Cleanest way to write retry logic?

Solution 1:

Blanket catch statements that simply retry the same call can be dangerous if used as a general exception handling mechanism. Having said that, here's a lambda-based retry wrapper that you can use with any method. I chose to factor the number of retries and the retry timeout out as parameters for a bit more flexibility:

public static class Retry
{
    public static void Do(
        Action action,
        TimeSpan retryInterval,
        int maxAttemptCount = 3)
    {
        Do<object>(() =>
        {
            action();
            return null;
        }, retryInterval, maxAttemptCount);
    }

    public static T Do<T>(
        Func<T> action,
        TimeSpan retryInterval,
        int maxAttemptCount = 3)
    {
        var exceptions = new List<Exception>();

        for (int attempted = 0; attempted < maxAttemptCount; attempted++)
        {
            try
            {
                if (attempted > 0)
                {
                    Thread.Sleep(retryInterval);
                }
                return action();
            }
            catch (Exception ex)
            {
                exceptions.Add(ex);
            }
        }
        throw new AggregateException(exceptions);
    }
}

You can now use this utility method to perform retry logic:

Retry.Do(() => SomeFunctionThatCanFail(), TimeSpan.FromSeconds(1));

or:

Retry.Do(SomeFunctionThatCanFail, TimeSpan.FromSeconds(1));

or:

int result = Retry.Do(SomeFunctionWhichReturnsInt, TimeSpan.FromSeconds(1), 4);

Or you could even make an async overload.

Solution 2:

You should try Polly. It's a .NET library written by me that allows developers to express transient exception handling policies such as Retry, Retry Forever, Wait and Retry or Circuit Breaker in a fluent manner.

Example

Policy
    .Handle<SqlException>(ex => ex.Number == 1205)
    .Or<ArgumentException>(ex => ex.ParamName == "example")
    .WaitAndRetry(3, retryAttempt => TimeSpan.FromSeconds(3))
    .Execute(() => DoSomething());

Solution 3:

public void TryThreeTimes(Action action)
{
    var tries = 3;
    while (true) {
        try {
            action();
            break; // success!
        } catch {
            if (--tries == 0)
                throw;
            Thread.Sleep(1000);
        }
    }
}

Then you would call:

TryThreeTimes(DoSomething);

...or alternatively...

TryThreeTimes(() => DoSomethingElse(withLocalVariable));

A more flexible option:

public void DoWithRetry(Action action, TimeSpan sleepPeriod, int tryCount = 3)
{
    if (tryCount <= 0)
        throw new ArgumentOutOfRangeException(nameof(tryCount));

    while (true) {
        try {
            action();
            break; // success!
        } catch {
            if (--tryCount == 0)
                throw;
            Thread.Sleep(sleepPeriod);
        }
   }
}

To be used as:

DoWithRetry(DoSomething, TimeSpan.FromSeconds(2), tryCount: 10);

A more modern version with support for async/await:

public async Task DoWithRetryAsync(Func<Task> action, TimeSpan sleepPeriod, int tryCount = 3)
{
    if (tryCount <= 0)
        throw new ArgumentOutOfRangeException(nameof(tryCount));

    while (true) {
        try {
            await action();
            return; // success!
        } catch {
            if (--tryCount == 0)
                throw;
            await Task.Delay(sleepPeriod);
        }
   }
}

To be used as:

await DoWithRetryAsync(DoSomethingAsync, TimeSpan.FromSeconds(2), tryCount: 10);

Solution 4:

This is possibly a bad idea. First, it is emblematic of the maxim "the definition of insanity is doing the same thing twice and expecting different results each time". Second, this coding pattern does not compose well with itself. For example:

Suppose your network hardware layer resends a packet three times on failure, waiting, say, a second between failures.

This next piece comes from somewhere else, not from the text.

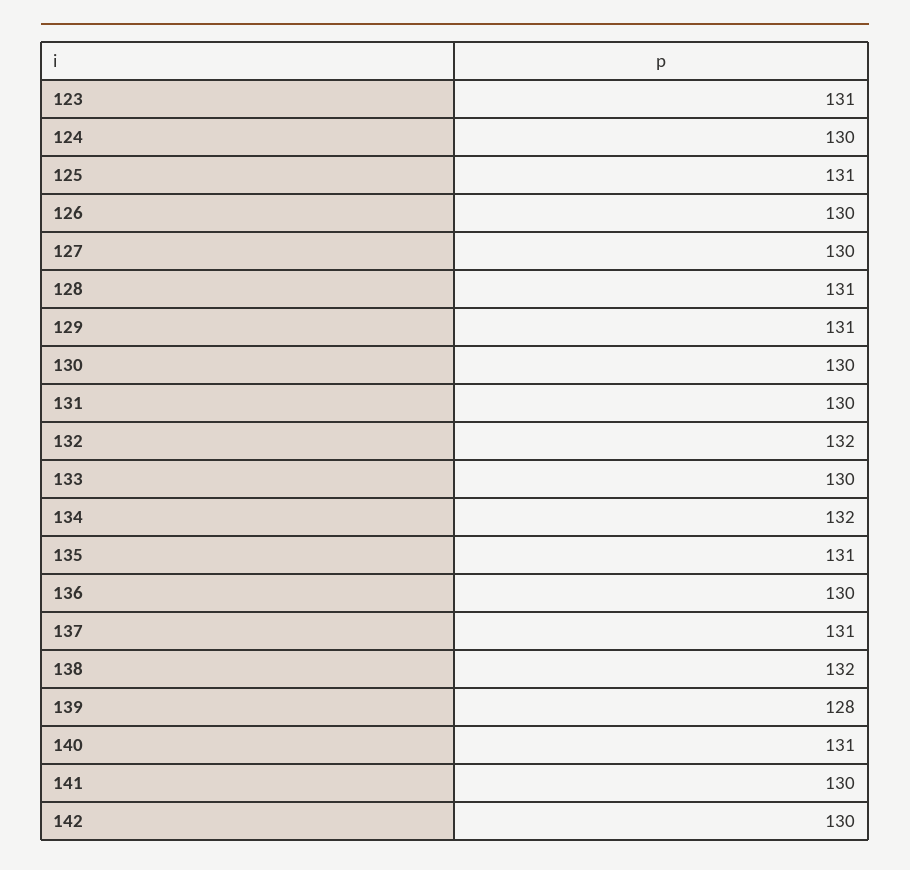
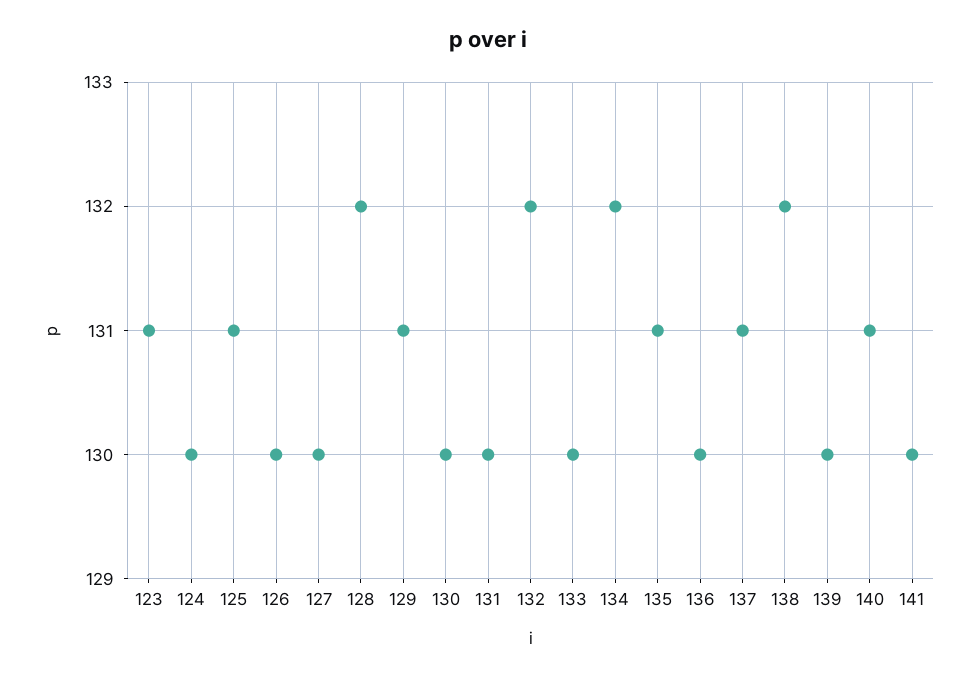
128: 131 -> 132
139: 128 -> 130
142: 130 -> none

Now suppose the software layer resends a notification about a failure three times on packet failure.

Now suppose the notification layer reactivates the notification three times on a notification delivery failure.

Now suppose the error reporting layer reactivates the notification layer three times on a notification failure.

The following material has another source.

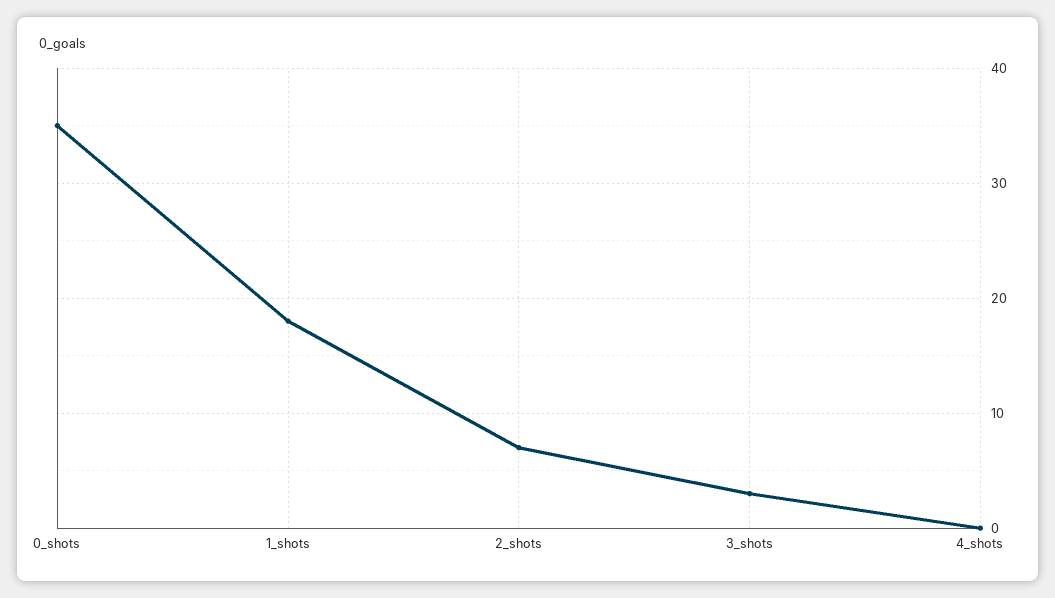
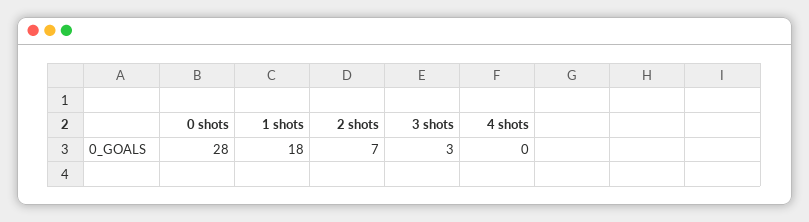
0_shots: 35 -> 28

And now suppose the web server reactivates the error reporting three times on error failure.

And now suppose the web client resends the request three times upon getting an error from the server.

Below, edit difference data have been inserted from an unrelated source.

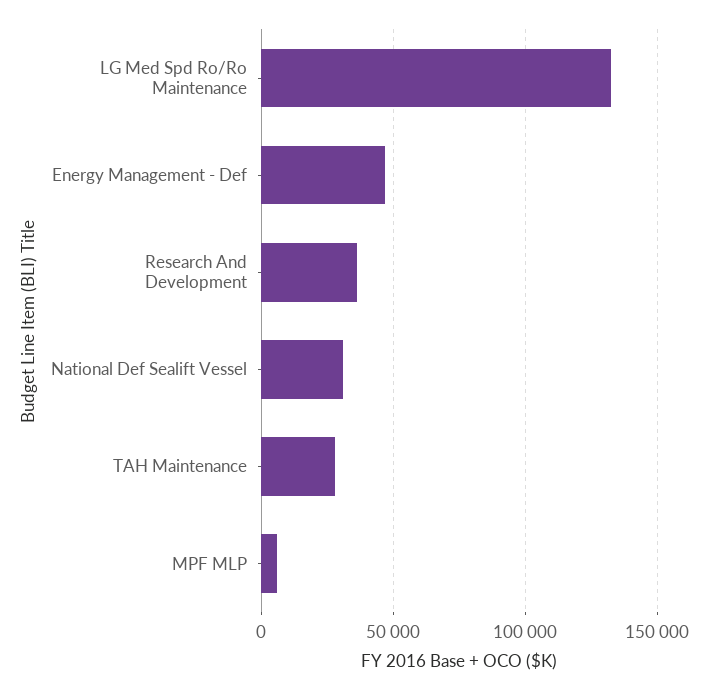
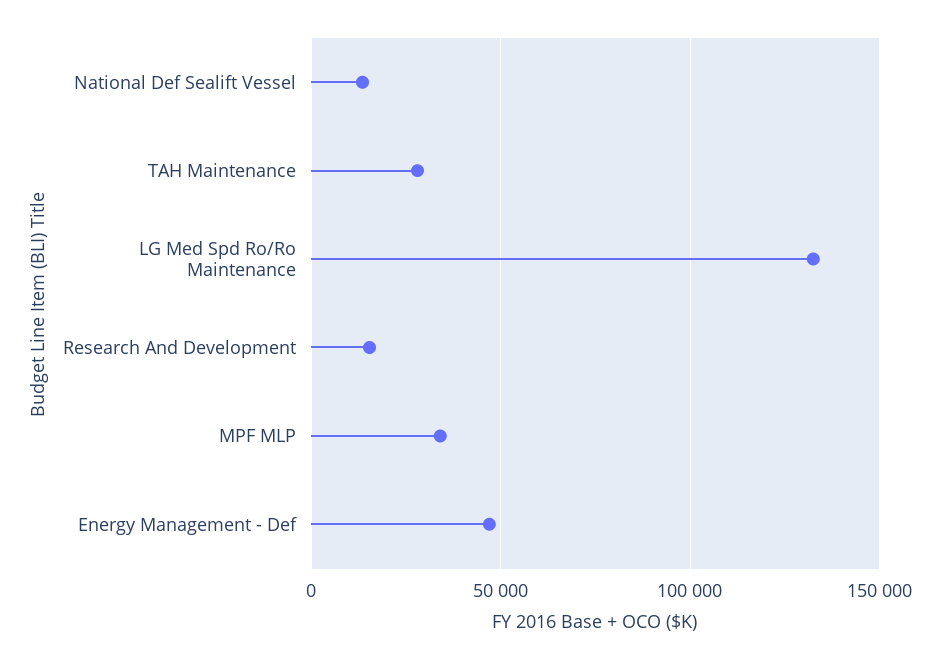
Research And Development: 35000 -> 15000
National Def Sealift Vessel: 30000 -> 15000
MPF MLP: 5000 -> 35000

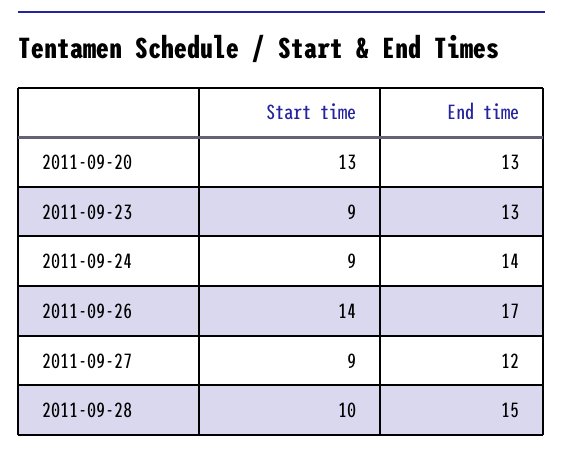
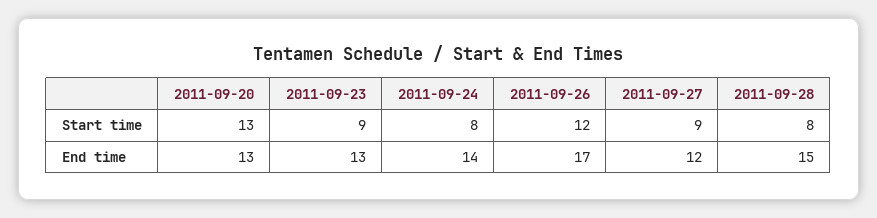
Start time, 2011-09-24: 9 -> 8
Start time, 2011-09-26: 14 -> 12
Start time, 2011-09-28: 10 -> 8

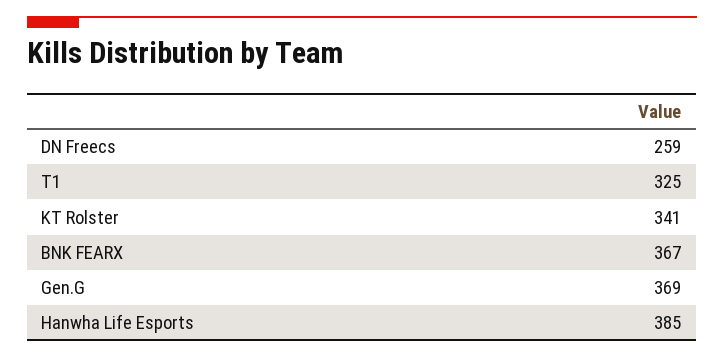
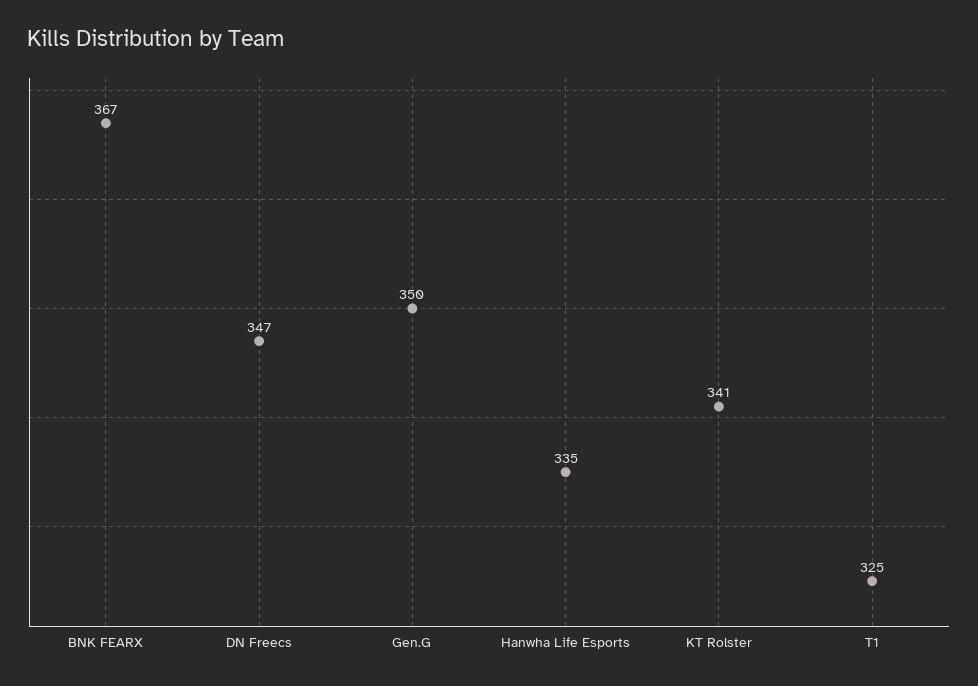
DN Freecs: 259 -> 347
Gen.G: 369 -> 350
Hanwha Life Esports: 385 -> 335

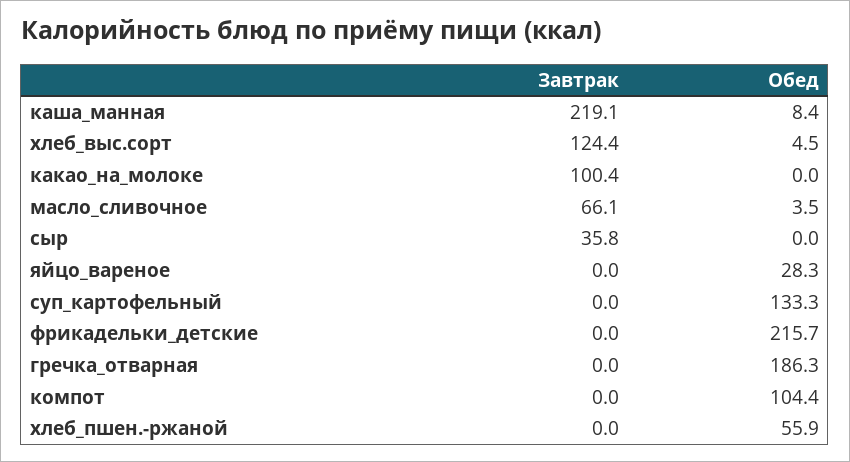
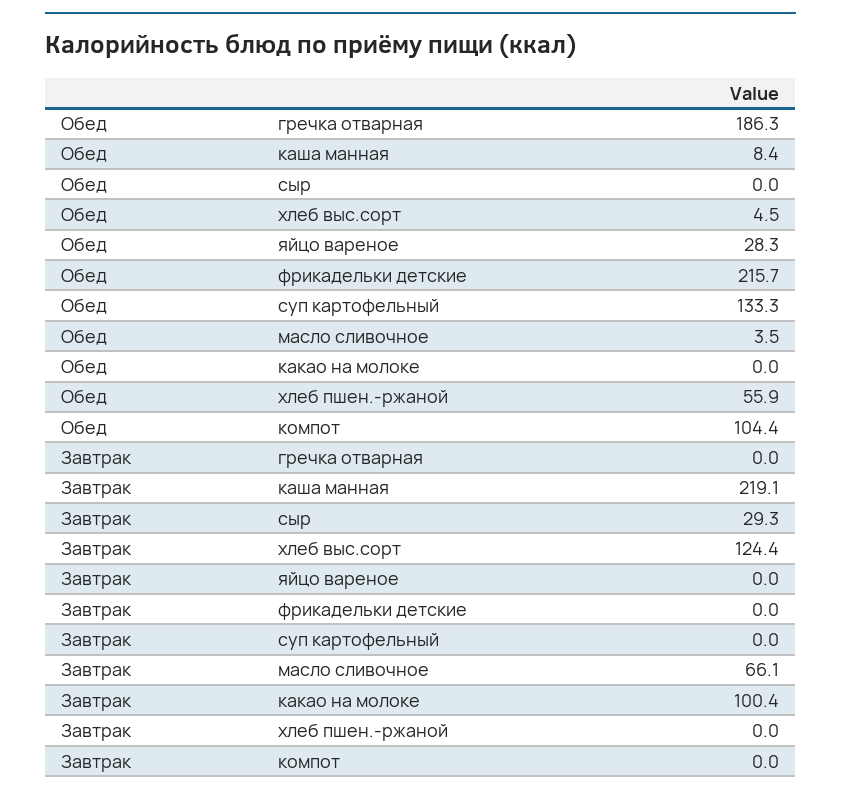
Завтрак, сыр: 35.8 -> 29.3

Now suppose the line on the network switch that is supposed to route the notification to the administrator is unplugged. When does the user of the web client finally get their error message? I make it at about twelve minutes later.

Lest you think this is just a silly example: we have seen this bug in customer code, though far, far worse than I've described here. In the particular customer code, the gap between the error condition happening and it finally being reported to the user was several weeks because so many layers were automatically retrying with waits. Just imagine what would happen if there were ten retries instead of three.

Usually the right thing to do with an error condition is report it immediately and let the user decide what to do. If the user wants to create a policy of automatic retries, let them create that policy at the appropriate level in the software abstraction.

Solution 5:

The Transient Fault Handling Application Block provides an extensible collection of retry strategies including:

  • Incremental
  • Fixed interval
  • Exponential back-off

It also includes a collection of error detection strategies for cloud-based services.

For more information see this chapter of the Developer's Guide.

Available via NuGet (search for 'topaz').